Feminism's Shameful Blind Eye

July 9, 2010
Clive James on the ongoing horror of "honor" killings in certain Muslim, Hindu, and/or Sikh precincts around the world and the wretched silence from Western feminists and liberals:

"When a girl in a British Pakistani community is set on fire by her brothers, or has her face ruined with acid by a rejected candidate for the role of husband, we hear about it in the newspapers, although seldom for long; but in Pakistan such incidents aren’t news at all. They happen three times a day. They are part of the culture. It was news in Britain when, on July 14, 2006, in London, a gifted Pakistani girl (her name was Sumari) was slain by her father, brother and cousin. It needed all of them to do it, because apparently she had to be stabbed eighteen times. Her crime had been to disobey them, and she died of the proof that they had been well worth disobeying."

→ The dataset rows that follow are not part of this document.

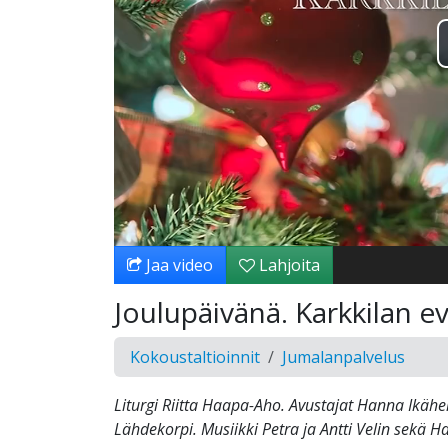
Jaa video
Lahjoita
Joulupäivänä. Karkkilan e
Kokoustaltioinnit
Jumalanpalvelus
Liturgi Riitta Haapa-Aho. Avustajat Hanna Ikäh
Lähdekorpi. Musiikki Petra ja Antti Velin sekä 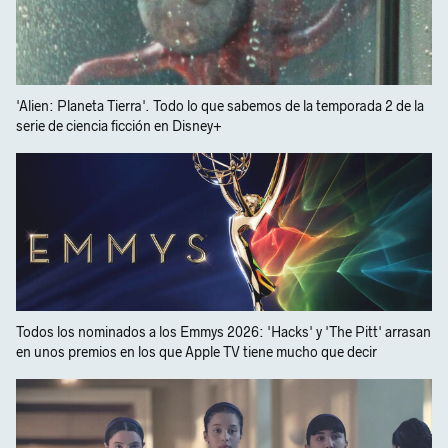
'Alien: Planeta Tierra'. Todo lo que sabemos de la temporada 2 de la
serie de ciencia ficción en Disney+
Todos los nominados a los Emmys 2026: 'Hacks' y 'The Pitt' arrasan
en unos premios en los que Apple TV tiene mucho que decir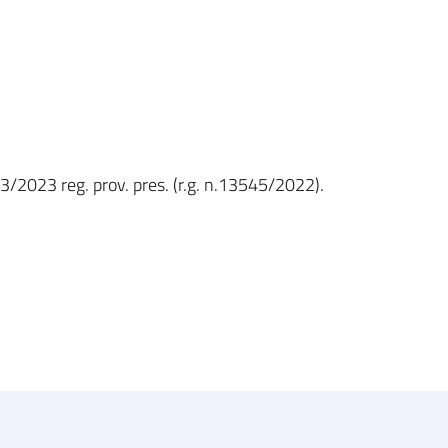
13/2023 reg. prov. pres. (r.g. n.13545/2022).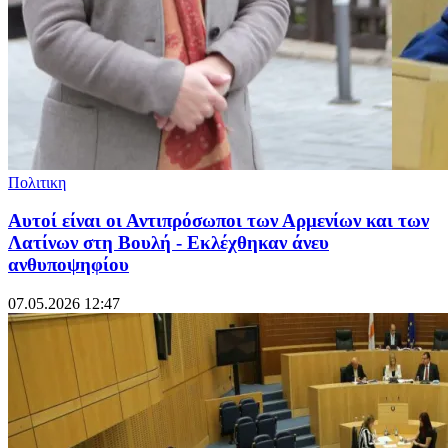
Πολιτικη
Αυτοί είναι οι Αντιπρόσωποι των Αρμενίων και των
Λατίνων στη Βουλή - Εκλέχθηκαν άνευ
ανθυποψηφίου
07.05.2026 12:47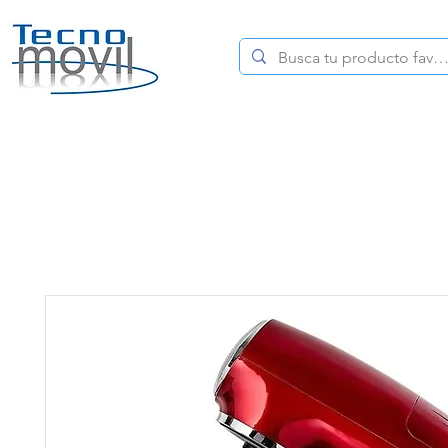
HOME
CELULARES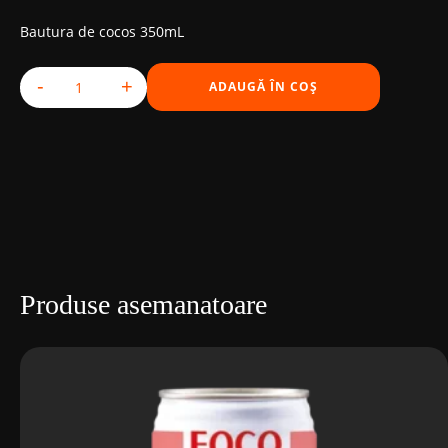
Bautura de cocos 350mL
-
+
ADAUGĂ ÎN COȘ
Cantitate FOCO COCOS
Produse asemanatoare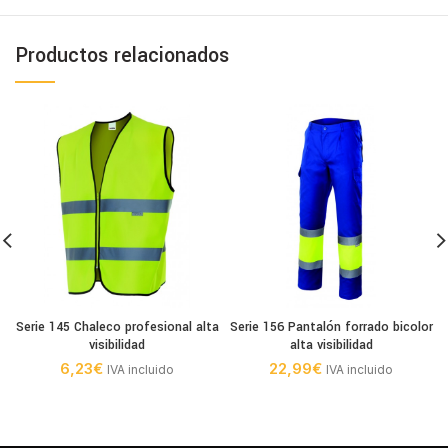
Productos relacionados
Serie 145 Chaleco profesional alta
Serie 156 Pantalón forrado bicolor
visibilidad
alta visibilidad
6,23
€
22,99
€
IVA incluido
IVA incluido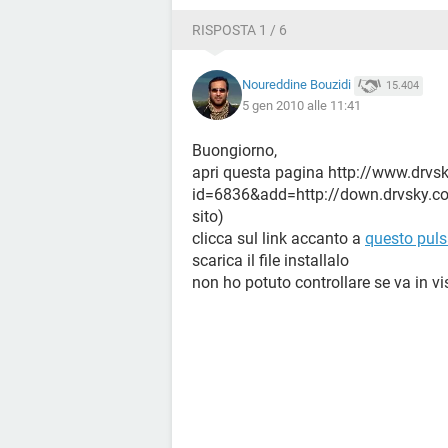
RISPOSTA 1 / 6
Noureddine Bouzidi
15.404
5 gen 2010 alle 11:41
Buongiorno,
apri questa pagina http://www.drv
id=6836&add=http://down.drvsky.com
sito)
clicca sul link accanto a
questo puls
scarica il file installalo
non ho potuto controllare se va in v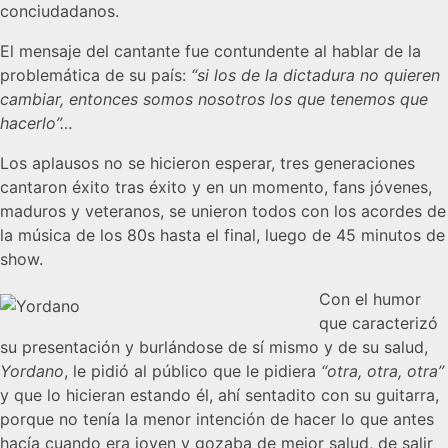
conciudadanos.
El mensaje del cantante fue contundente al hablar de la
problemática de su país:
“si los de la dictadura no quieren
cambiar, entonces somos nosotros los que tenemos que
hacerlo”…
Los aplausos no se hicieron esperar, tres generaciones
cantaron éxito tras éxito y en un momento, fans jóvenes,
maduros y veteranos, se unieron todos con los acordes de
la música de los 80s hasta el final, luego de 45 minutos de
show.
Con el humor
que caracterizó
su presentación y burlándose de sí mismo y de su salud,
Yordano
, le pidió al público que le pidiera
“otra, otra, otra”
y que lo hicieran estando él, ahí sentadito con su guitarra,
porque no tenía la menor intención de hacer lo que antes
hacía cuando era joven y gozaba de mejor salud, de salir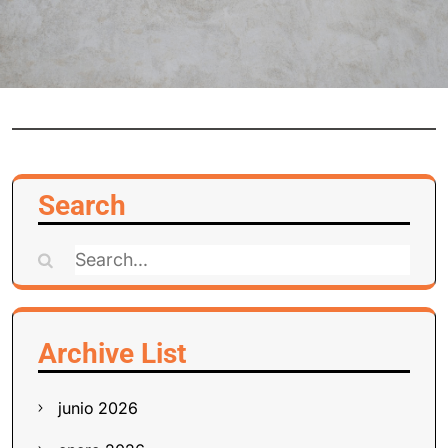
Search
Search
for:
Archive List
junio 2026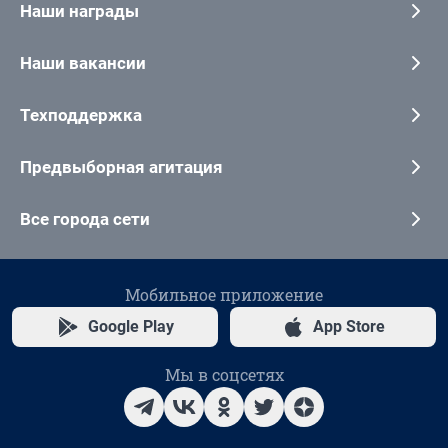
Наши награды
Наши вакансии
Техподдержка
Предвыборная агитация
Все города сети
Мобильное приложение
Google Play
App Store
Мы в соцсетях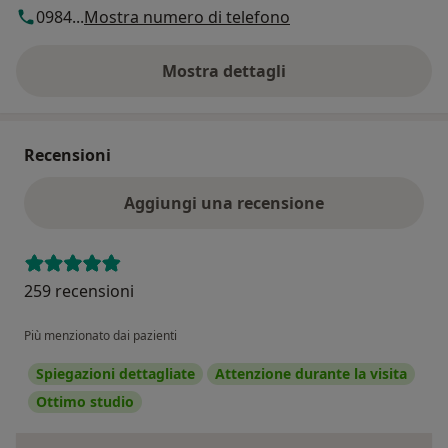
0984...
Mostra numero di telefono
Mostra dettagli
sull'indirizzo
Recensioni
Aggiungi una recensione
259 recensioni
Più menzionato dai pazienti
Spiegazioni dettagliate
Attenzione durante la visita
Ottimo studio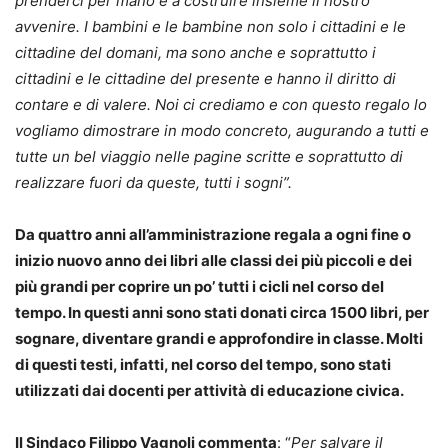
prenderci per mano e a costruire insieme il nostro
avvenire. I bambini e le bambine non solo i cittadini e le
cittadine del domani, ma sono anche e soprattutto i
cittadini e le cittadine del presente e hanno il diritto di
contare e di valere. Noi ci crediamo e con questo regalo lo
vogliamo dimostrare in modo concreto, augurando a tutti e
tutte un bel viaggio nelle pagine scritte e soprattutto di
realizzare fuori da queste, tutti i sogni”.
Da quattro anni all’amministrazione regala a ogni fine o
inizio nuovo anno dei libri alle classi dei più piccoli e dei
più grandi per coprire un po’ tutti i cicli nel corso del
tempo. In questi anni sono stati donati circa 1500 libri, per
sognare, diventare grandi e approfondire in classe. Molti
di questi testi, infatti, nel corso del tempo, sono stati
utilizzati dai docenti per attività di educazione civica.
Il Sindaco Filippo Vagnoli commenta
: “
Per salvare il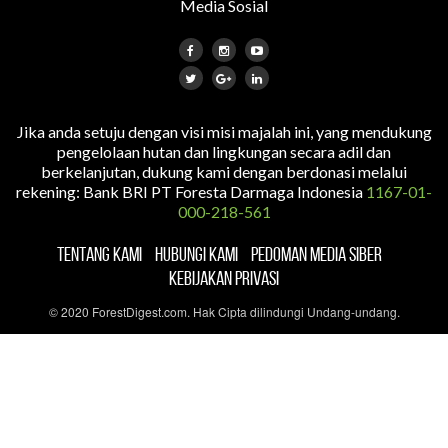
Media Sosial
Jika anda setuju dengan visi misi majalah ini, yang mendukung
pengelolaan hutan dan lingkungan secara adil dan
berkelanjutan, dukung kami dengan berdonasi melalui
rekening: Bank BRI PT Foresta Darmaga Indonesia
1167-01-
000-218-561
TENTANG KAMI
HUBUNGI KAMI
PEDOMAN MEDIA SIBER
KEBIJAKAN PRIVASI
© 2020 ForestDigest.com. Hak Cipta dilindungi Undang-undang.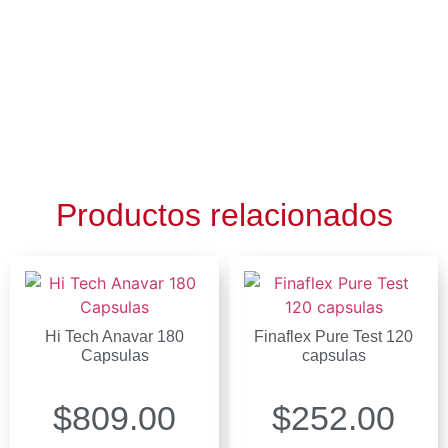
Productos relacionados
Hi Tech Anavar 180
Finaflex Pure Test 120
Capsulas
capsulas
$
809.00
$
252.00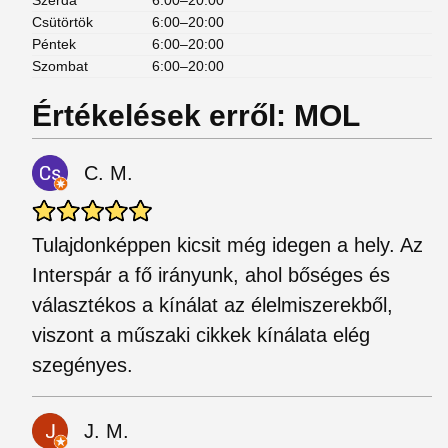
Szerda
6:00–20:00
Csütörtök
6:00–20:00
Péntek
6:00–20:00
Szombat
6:00–20:00
Értékelések erről: MOL
C. M.
Tulajdonképpen kicsit még idegen a hely. Az
Interspár a fő irányunk, ahol bőséges és
választékos a kínálat az élelmiszerekből,
viszont a műszaki cikkek kínálata elég
szegényes.
J. M.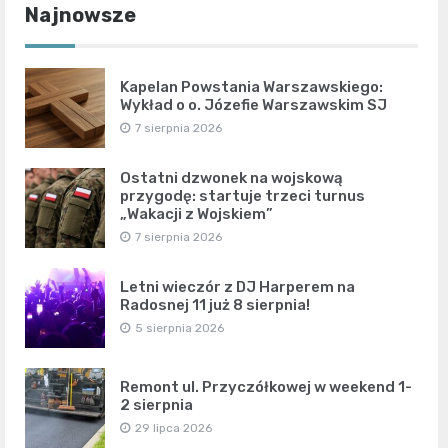
Najnowsze
Kapelan Powstania Warszawskiego:
Wykład o o. Józefie Warszawskim SJ
7 sierpnia 2026
Ostatni dzwonek na wojskową
przygodę: startuje trzeci turnus
„Wakacji z Wojskiem”
7 sierpnia 2026
Letni wieczór z DJ Harperem na
Radosnej 11 już 8 sierpnia!
5 sierpnia 2026
Remont ul. Przyczółkowej w weekend 1-
2 sierpnia
29 lipca 2026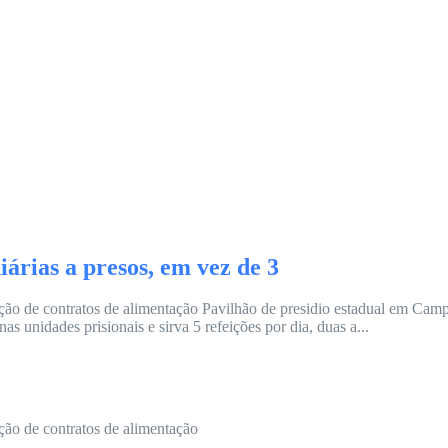
árias a presos, em vez de 3
ução de contratos de alimentação Pavilhão de presidio estadual em Ca
s unidades prisionais e sirva 5 refeições por dia, duas a...
ção de contratos de alimentação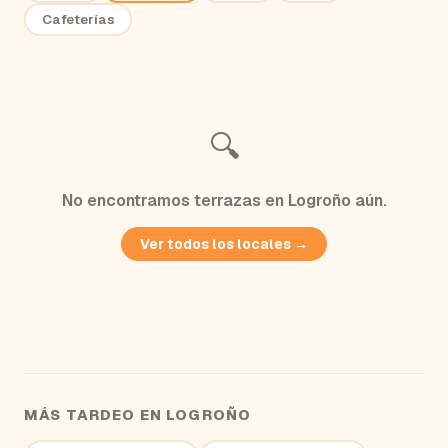
Cafeterías
🔍
No encontramos
terrazas
en
Logroño
aún.
Ver todos los locales →
MÁS TARDEO EN
LOGROÑO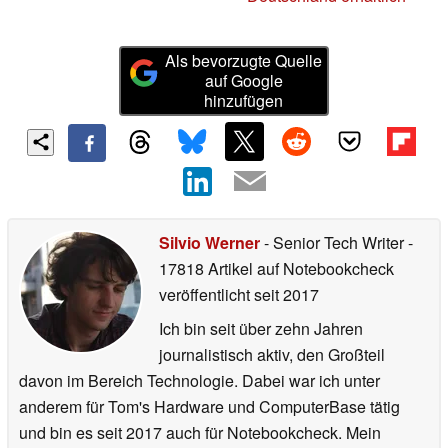
Als bevorzugte Quelle
auf Google
hinzufügen
Silvio Werner
- Senior Tech Writer
-
17818 Artikel auf Notebookcheck
veröffentlicht
seit 2017
Ich bin seit über zehn Jahren
journalistisch aktiv, den Großteil
davon im Bereich Technologie. Dabei war ich unter
anderem für Tom's Hardware und ComputerBase tätig
und bin es seit 2017 auch für Notebookcheck. Mein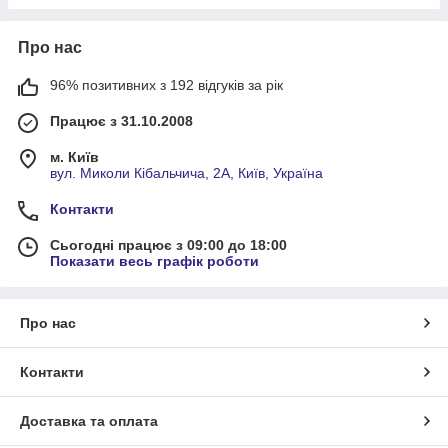
Про нас
96% позитивних з 192 відгуків за рік
Працює з 31.10.2008
м. Київ
вул. Миколи Кібальчича, 2А, Київ, Україна
Контакти
Сьогодні працює з 09:00 до 18:00
Показати весь графік роботи
Про нас
Контакти
Доставка та оплата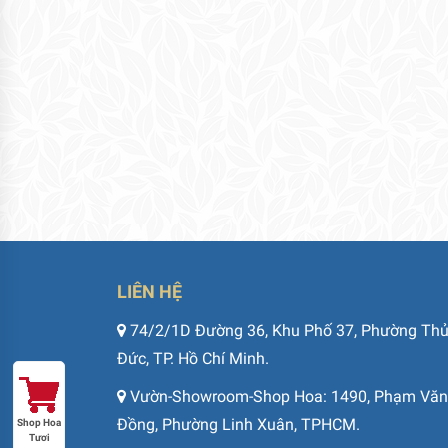
LIÊN HỆ
74/2/1D Đường 36, Khu Phố 37, Phường Th
Đức, TP. Hồ Chí Minh.
Vườn-Showroom-Shop Hoa: 1490, Phạm Văn
Đồng, Phường Linh Xuân, TPHCM.
Shop Hoa
Tươi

Read the whole hair-raising article here.
 

Alles Gute zum Geburtstag, Maestro

July 8, 2010
Alles Gute zum Geburtstag, Maestro
If I had a single composer's works to have with me on the proverbial desert island, I would be torn between Beethoven's, Mozart's, and Gustav Mahler's; but Mahler would get the nod, by a whisker. He's a novelist in music who leaves nothing out, a John Cowper Powys of near-infinite, glorious sound. He was born 150 years ago; of those years he only lived 51. I've loved his work since the revelatory moment at age ten or so when I heard the Ninth Symphony for the first time. Here it is performed by the Vienna Symphony Orchestra, Hermann Scherchen conducting in war-torn, Soviet-occupied Vienna in 1950. 
 

Three Stars for Ghose

July 7, 2010
Three Stars for Ghose
Zulfikar Ghose is a writer born in that part of pre-Partition India that is now Pakistan and who now lives just down the road from me, here in Austin, Texas. He is a fine writer, and pretty much sui generis, although elements of Rushdie and Garcia Marquez (and Beckett, and Joyce) can be detected in his novels, among which are such whimsical masterpieces as The Incredible Brazilian, The Triple Mirror of the Self, and Figures of Enchantment.

"I have no interest in the reader," says Ghose. "I never think of the reader. I don’t know who the reader is. In one’s earlier work there might be some images or expressions put there to please or make an impression on a particular writer friend, but in one’s later work the impulse comes from within the art where one writes in the company of the dead writers who become one’s most intimate associates. Sometimes I receive a letter from a reader who has liked a book; that is always gratifying, of course, but not as gratifying as the reflection that a sentence I have written would have pleased Flaubert or Proust."

Highly recommended. If I were the Michelin guide, and Ghose were a restaurant, I'd give him three stars.
 

Go, Soldiers of Orange

July 7, 2010
Go, Soldiers of Orange
Best luck to the Flying Dutchmen in the World Cup final. In Madison Square Garden, in 1978, I watched their agonizingly close defeat by Argentina. They lost 3–1 after two extra time Argentinian goals. Dutch champion Rensenbrink struck the Argentinian goalpost in the last minute of regular time, with the score 1–1. I watched it with a French-speaking Belgian, but he was entirely Dutch for the occasion. As was I. Lang leve de Nederlandse!